• **EXERCISE**
Could you copy every record below exactly as it is written?

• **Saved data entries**
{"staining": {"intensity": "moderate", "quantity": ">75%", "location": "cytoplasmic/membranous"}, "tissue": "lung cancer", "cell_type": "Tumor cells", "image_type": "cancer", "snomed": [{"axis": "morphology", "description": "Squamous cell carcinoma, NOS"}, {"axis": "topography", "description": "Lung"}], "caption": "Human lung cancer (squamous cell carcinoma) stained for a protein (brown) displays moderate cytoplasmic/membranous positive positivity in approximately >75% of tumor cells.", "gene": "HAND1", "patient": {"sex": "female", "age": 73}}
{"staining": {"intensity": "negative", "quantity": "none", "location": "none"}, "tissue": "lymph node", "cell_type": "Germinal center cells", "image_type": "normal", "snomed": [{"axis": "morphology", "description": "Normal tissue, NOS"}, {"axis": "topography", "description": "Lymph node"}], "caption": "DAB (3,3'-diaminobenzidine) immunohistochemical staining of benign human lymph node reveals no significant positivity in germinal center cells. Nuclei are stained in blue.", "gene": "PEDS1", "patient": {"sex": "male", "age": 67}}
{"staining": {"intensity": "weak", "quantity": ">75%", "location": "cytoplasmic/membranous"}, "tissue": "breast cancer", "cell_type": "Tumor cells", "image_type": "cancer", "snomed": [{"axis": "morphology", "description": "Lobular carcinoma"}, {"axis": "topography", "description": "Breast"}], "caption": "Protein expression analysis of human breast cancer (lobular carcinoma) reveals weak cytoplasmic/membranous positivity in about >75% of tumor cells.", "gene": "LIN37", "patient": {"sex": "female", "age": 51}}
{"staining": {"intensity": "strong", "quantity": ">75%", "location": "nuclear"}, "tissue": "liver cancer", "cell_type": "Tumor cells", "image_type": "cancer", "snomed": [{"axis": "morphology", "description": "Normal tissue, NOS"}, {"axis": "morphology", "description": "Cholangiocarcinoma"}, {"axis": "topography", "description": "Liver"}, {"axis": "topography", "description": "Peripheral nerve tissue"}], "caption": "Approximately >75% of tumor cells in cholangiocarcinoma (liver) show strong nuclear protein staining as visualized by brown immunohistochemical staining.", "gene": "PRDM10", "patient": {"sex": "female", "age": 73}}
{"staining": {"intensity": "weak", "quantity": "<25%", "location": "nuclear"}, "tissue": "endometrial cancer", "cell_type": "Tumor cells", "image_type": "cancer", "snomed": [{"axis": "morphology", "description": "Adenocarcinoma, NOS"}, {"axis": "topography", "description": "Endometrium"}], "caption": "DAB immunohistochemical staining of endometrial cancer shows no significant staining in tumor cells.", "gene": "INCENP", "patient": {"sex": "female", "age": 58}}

• **SOLUTION FOR THIS PROBLEM**
{"staining": {"intensity": "moderate", "quantity": ">75%", "location": "cytoplasmic/membranous"}, "tissue": "lung cancer", "cell_type": "Tumor cells", "image_type": "cancer", "snomed": [{"axis": "morphology", "description": "Squamous cell carcinoma, NOS"}, {"axis": "topography", "description": "Lung"}], "caption": "Human lung cancer (squamous cell carcinoma) stained for a protein (brown) displays moderate cytoplasmic/membranous positive positivity in approximately >75% of tumor cells.", "gene": "HAND1", "patient": {"sex": "female", "age": 73}}
{"staining": {"intensity": "negative", "quantity": "none", "location": "none"}, "tissue": "lymph node", "cell_type": "Germinal center cells", "image_type": "normal", "snomed": [{"axis": "morphology", "description": "Normal tissue, NOS"}, {"axis": "topography", "description": "Lymph node"}], "caption": "DAB (3,3'-diaminobenzidine) immunohistochemical staining of benign human lymph node reveals no significant positivity in germinal center cells. Nuclei are stained in blue.", "gene": "PEDS1", "patient": {"sex": "male", "age": 67}}
{"staining": {"intensity": "weak", "quantity": ">75%", "location": "cytoplasmic/membranous"}, "tissue": "breast cancer", "cell_type": "Tumor cells", "image_type": "cancer", "snomed": [{"axis": "morphology", "description": "Lobular carcinoma"}, {"axis": "topography", "description": "Breast"}], "caption": "Protein expression analysis of human breast cancer (lobular carcinoma) reveals weak cytoplasmic/membranous positivity in about >75% of tumor cells.", "gene": "LIN37", "patient": {"sex": "female", "age": 51}}
{"staining": {"intensity": "strong", "quantity": ">75%", "location": "nuclear"}, "tissue": "liver cancer", "cell_type": "Tumor cells", "image_type": "cancer", "snomed": [{"axis": "morphology", "description": "Normal tissue, NOS"}, {"axis": "morphology", "description": "Cholangiocarcinoma"}, {"axis": "topography", "description": "Liver"}, {"axis": "topography", "description": "Peripheral nerve tissue"}], "caption": "Approximately >75% of tumor cells in cholangiocarcinoma (liver) show strong nuclear protein staining as visualized by brown immunohistochemical staining.", "gene": "PRDM10", "patient": {"sex": "female", "age": 73}}
{"staining": {"intensity": "weak", "quantity": "<25%", "location": "nuclear"}, "tissue": "endometrial cancer", "cell_type": "Tumor cells", "image_type": "cancer", "snomed": [{"axis": "morphology", "description": "Adenocarcinoma, NOS"}, {"axis": "topography", "description": "Endometrium"}], "caption": "DAB immunohistochemical staining of endometrial cancer shows no significant staining in tumor cells.", "gene": "INCENP", "patient": {"sex": "female", "age": 58}}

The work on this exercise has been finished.